Internally we use dependabot to maintain our dependencies, as it is well integrated with GitHub actions, but this is not an endorsement. Alternatives exist.

3.3 Use database persistence wherever possible

While the connector runtime provides in-memory persistence by default, it is recommended to use database persistence in production scenarios, if possible. Hosting the persistence of several modules (e.g. AssetIndex and PolicyDefinitionStore) in the same database is generally OK.

This is because although memory stores are fast and easy to use, they have certain drawbacks, for instance:

  • clustered deployments: multiple replica don’t have the same data, thus they would operate on inconsistent data
  • security: if an attacker is able to create a memdump of the pod, they gain access to all application data
  • memory consumption: Kubernetes has no memory limits out-of-the-box, so depending on the amount of data that is stored by a connector, this could cause runtime problems when databases start to grow, especially on resource constrained deployments.
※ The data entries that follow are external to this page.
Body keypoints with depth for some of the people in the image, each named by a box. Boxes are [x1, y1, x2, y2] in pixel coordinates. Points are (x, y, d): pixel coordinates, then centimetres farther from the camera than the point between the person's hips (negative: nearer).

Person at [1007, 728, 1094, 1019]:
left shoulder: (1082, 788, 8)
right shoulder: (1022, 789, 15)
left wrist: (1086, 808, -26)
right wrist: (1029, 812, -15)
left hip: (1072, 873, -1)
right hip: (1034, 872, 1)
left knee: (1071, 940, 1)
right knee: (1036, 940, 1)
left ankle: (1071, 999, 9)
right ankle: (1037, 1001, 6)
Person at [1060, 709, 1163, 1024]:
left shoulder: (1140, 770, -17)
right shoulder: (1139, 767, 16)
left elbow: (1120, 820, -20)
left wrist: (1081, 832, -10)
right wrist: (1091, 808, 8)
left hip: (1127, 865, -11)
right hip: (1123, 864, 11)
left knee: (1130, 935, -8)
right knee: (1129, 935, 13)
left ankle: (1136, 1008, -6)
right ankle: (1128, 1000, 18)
3.4 Use proper Vault implementations

Similar to the previous section, proper HSM (Vault) implementations should be used in all but the most basic test and demo scenarios. Vaults are used to store the most sensitive information, and by default EDC provides only an in-memory variant.

3.4 Use UUIDs as object identifiers

While we don’t enforce any particular shape or form for object identifiers, we recommend using UUIDs because they are reasonably unique, reasonably compact, and reasonably available on most tech stacks. Use the JDK UUID implementation. It’s good enough.